Oleg cites the landmark Clock House, destroyed in March 2022 and later demolished, as an example. In July, the city authorities announced the start of apartment sales in the newly rebuilt Clock House. According to local publications, a one-bedroom apartment in the yet-to-be-completed building is priced at 5 million rubles, and a two-bedroom at 8.5 million ($55,800 and $95,000, respectively). Oleg is certain that local residents cannot afford these prices, even with a mortgage amid job scarcity in the city.

Moreover, all apartments in the Clock House have already been sold, the office of the developer, RKS-Development, told Mediazona. According to a sales manager, housing is now only available in the adjacent nine-story building under construction, priced “approximately at 150,000 rubles per square meter.”

“Apartments are sold to everyone on the same terms,” the office added. “As a developer, we don’t provide compensatory housing; we construct the building. The municipality handles compensatory housing.”

One of the former residents of the destroyed Clock House told Kholod that only 11 tenants received property deeds, but they have not yet been provided with new housing. They will most certainly not be allowed to move into the new Clock House.

“Even before the new decree was adopted, when we learned that our house was being rebuilt under a mortgage, we began to demand, to write, that we needed housing in our building,” says Maria. “The prosecutor’s office wonderfully responds that they requested information from the Mariupol administration and the developer, but they did not provide it, so they cannot help.”

Photos courtesy of Mikhail, the construction worker featured in the article

Oleg believes the occupational authorities of Mariupol lack the funds for full-scale city restoration. For example, there is still a shortage of public transport, although local pro-Russian media report successes. “They built these districts, Izumrudny and Nevsky, but didn’t think of infrastructure,” the deputy muses. “There are even no shops there!”

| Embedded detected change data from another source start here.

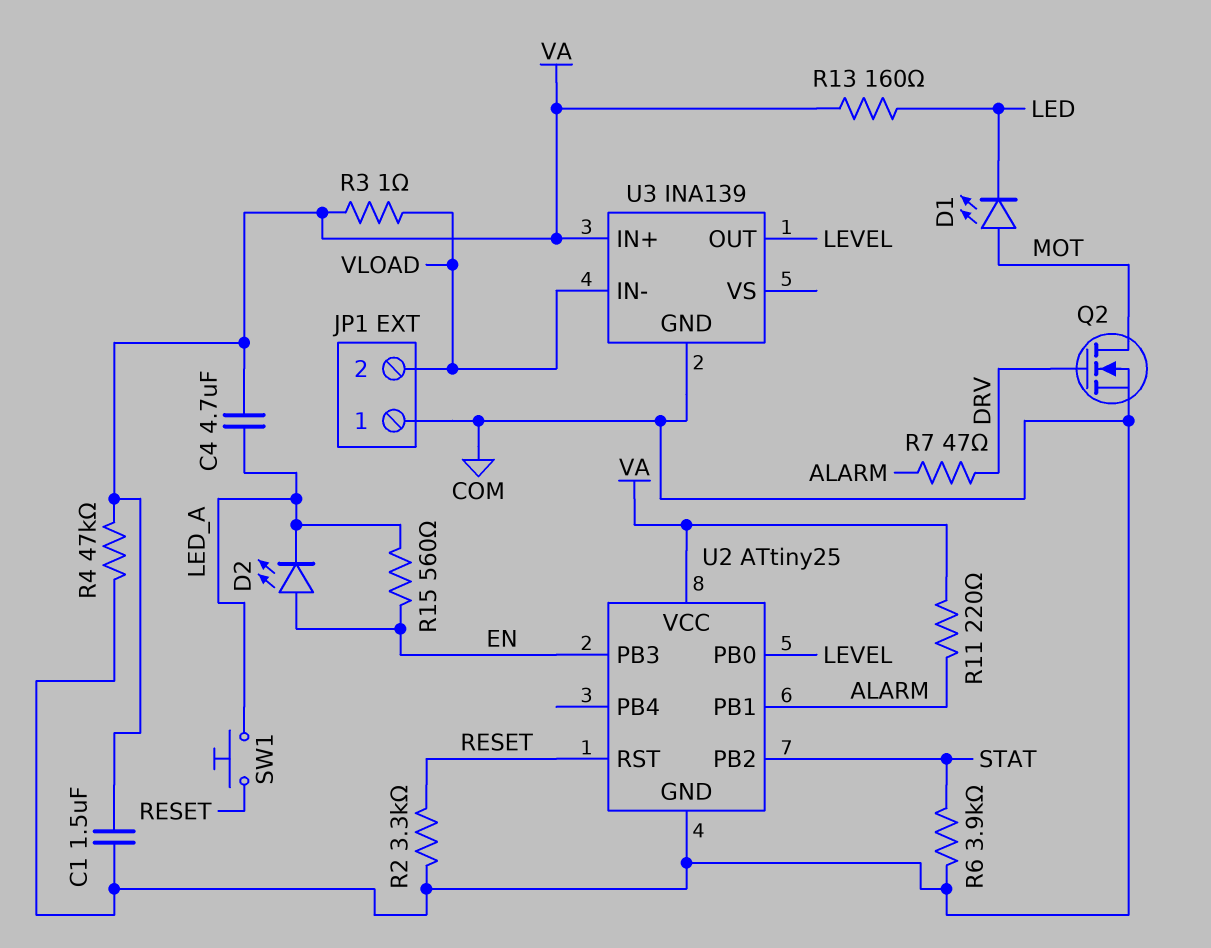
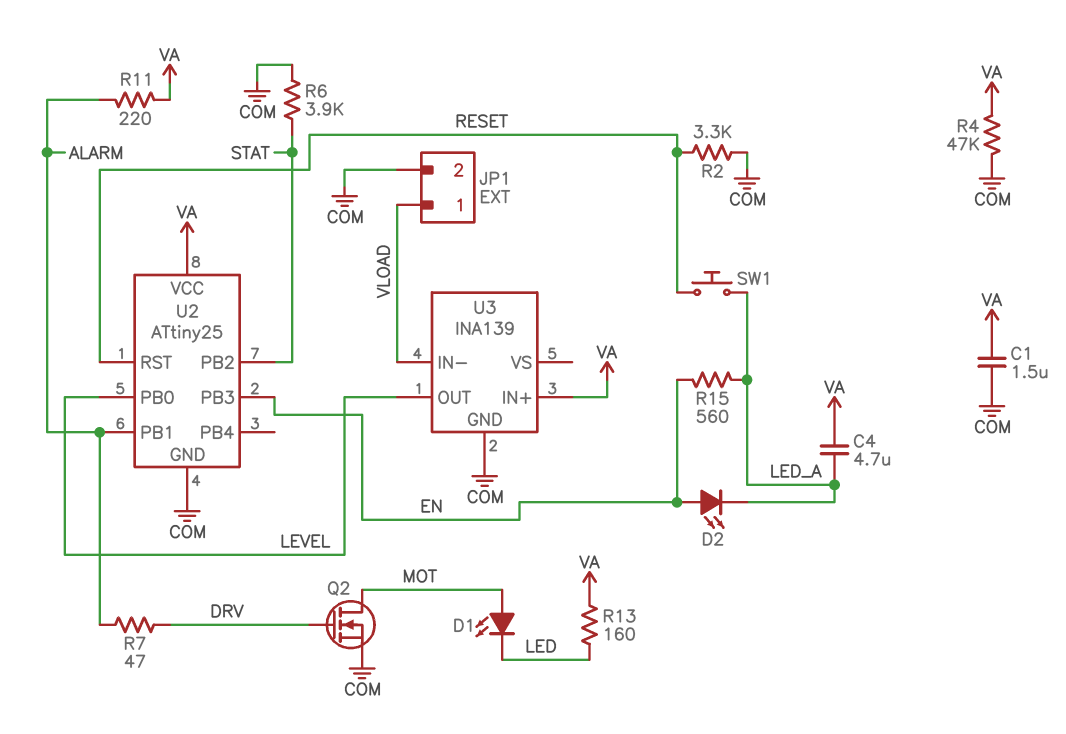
JP1 pin 1: COM -> VLOAD
JP1 pin 2: VLOAD -> COM
R3: 1 (VA, VLOAD) -> none

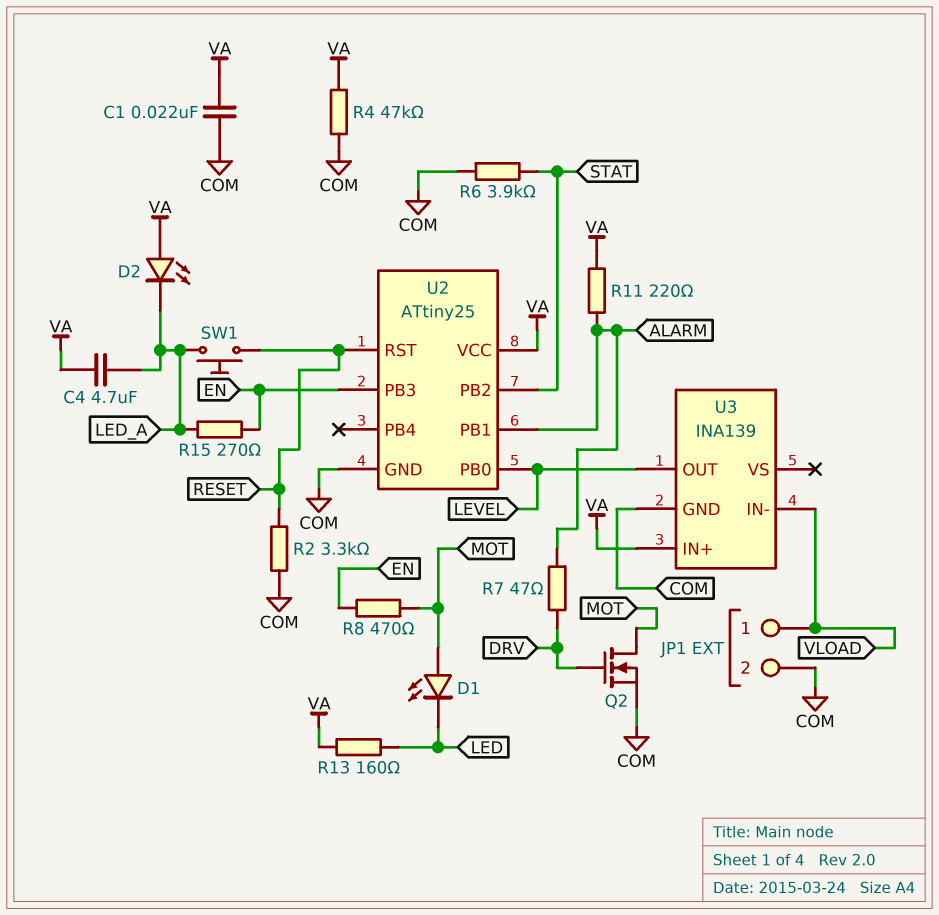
C1: 1.5uF (COM, VA) -> 22nF (COM, VA)
D2: LED (A EN, K LED_A) -> LED (A VA, K LED_A)
R8: none -> 470 (EN, MOT)
R15: 560 (EN, LED_A) -> 270 (EN, LED_A)

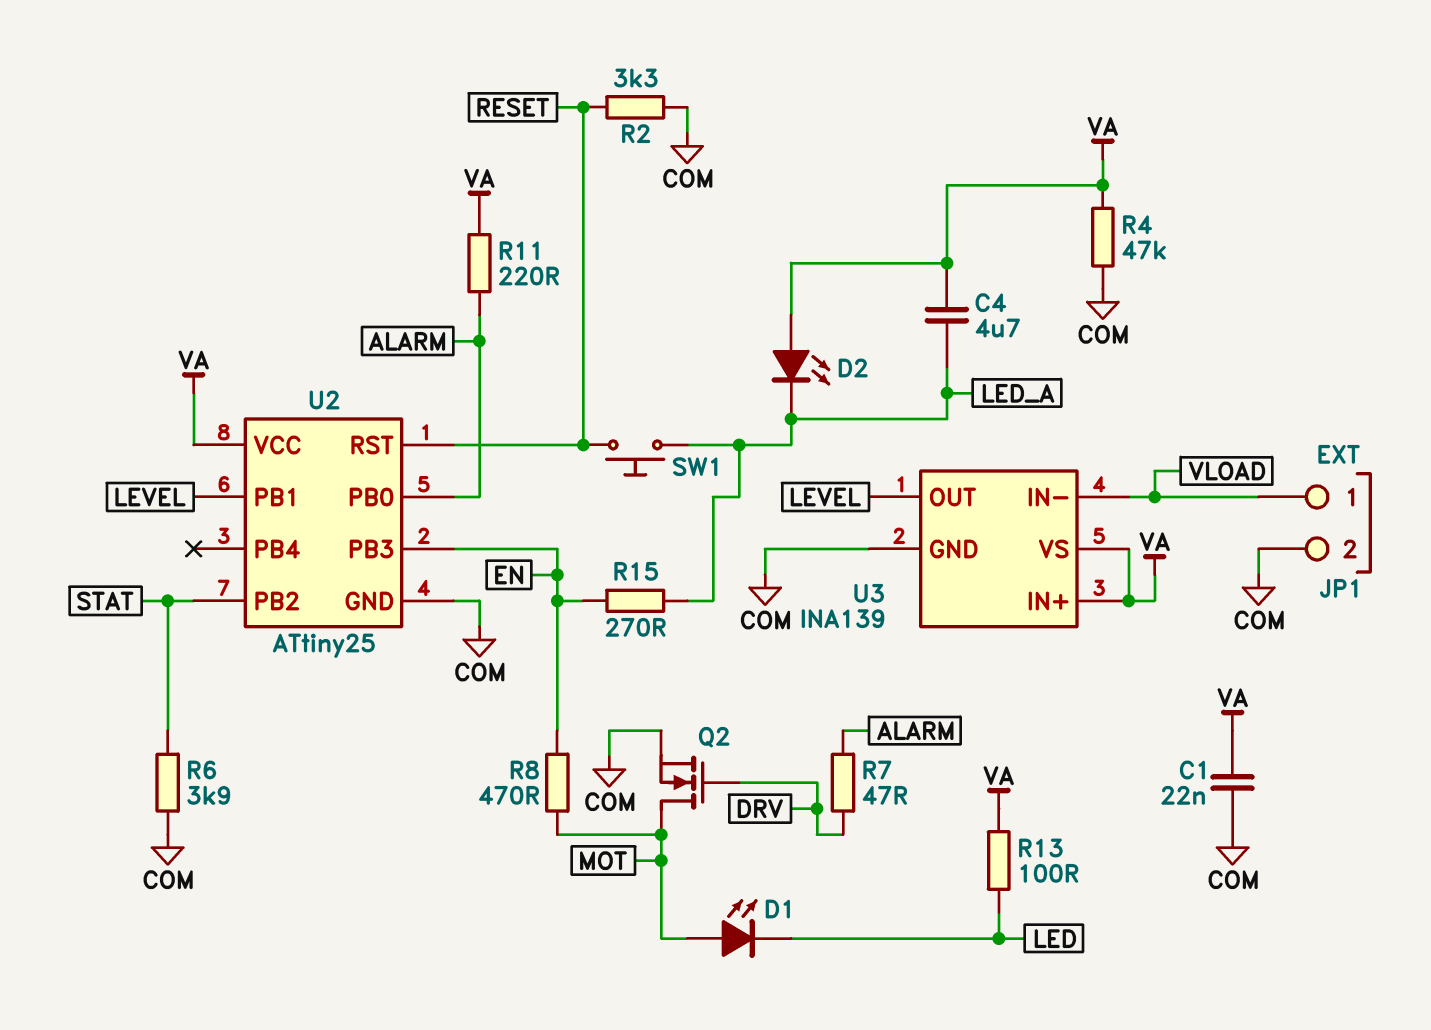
R13: 160 (LED, VA) -> 100 (LED, VA)
U2 pin PB0: LEVEL -> ALARM
U2 pin PB1: ALARM -> LEVEL
U3 pin VS: none -> VA

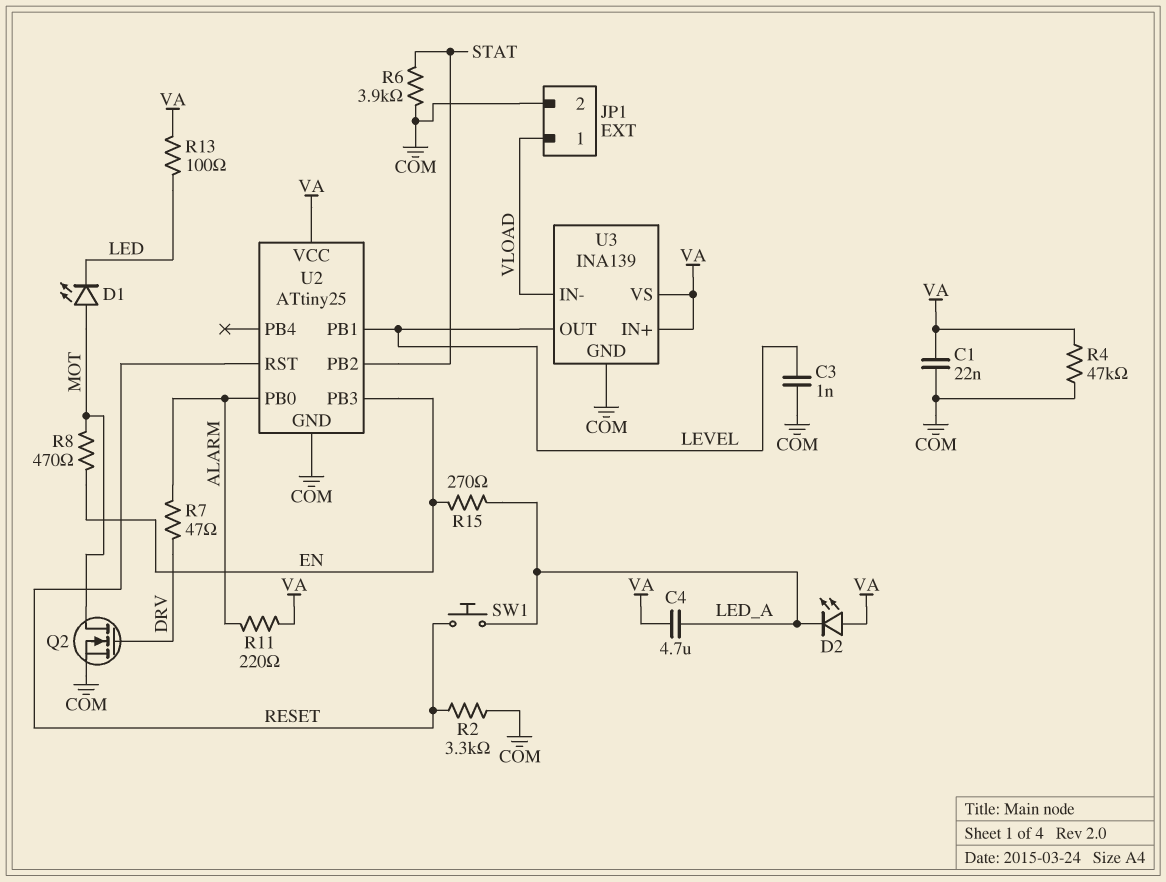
C3: none -> 1nF (COM, LEVEL)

He adds that thanks to private investors’ money, the construction of new buildings in the city is progressing at a frantic pace.

“Trucks come from Taganrog or Rostov, and they carry prefab rooms,” Oleg describes the assembly technology of “rapidly constructed houses.” “A square with a window cutout. So, an entire house is assembled one room at a time: they stack one [room] on another, secure them, then seal the joints—and before you know it, it’s done.”

However, after a storm in late November, Ukrainian publications posted photos of a roof torn off by the wind from one of the houses in the new Nevsky residential complex in western Mariupol.

“In short, quality,” the photo was captioned.

During the November storm, 3,500 Mariupol residents were left without electricity, reported the acting head of the city, Oleg Morgun. Residents of suburban houses spent more than ten days without electricity, with some areas lacking power until mid-December.

In March 2023, Vladimir Putin visited occupied Mariupol and toured the Nevsky new construction area. While he was talking to people in the courtyard, a woman shouted in the distance, what later people recalled as: “This is all false. This is all for show.” Later, this fragment disappeared from the official footage on the Kremlin’s website. Another segment, where an elderly man tells Putin that he “was left with nothing at 70,” also vanished.

“Now we have everything,” a neighbor quickly corrected him, nervously laughing.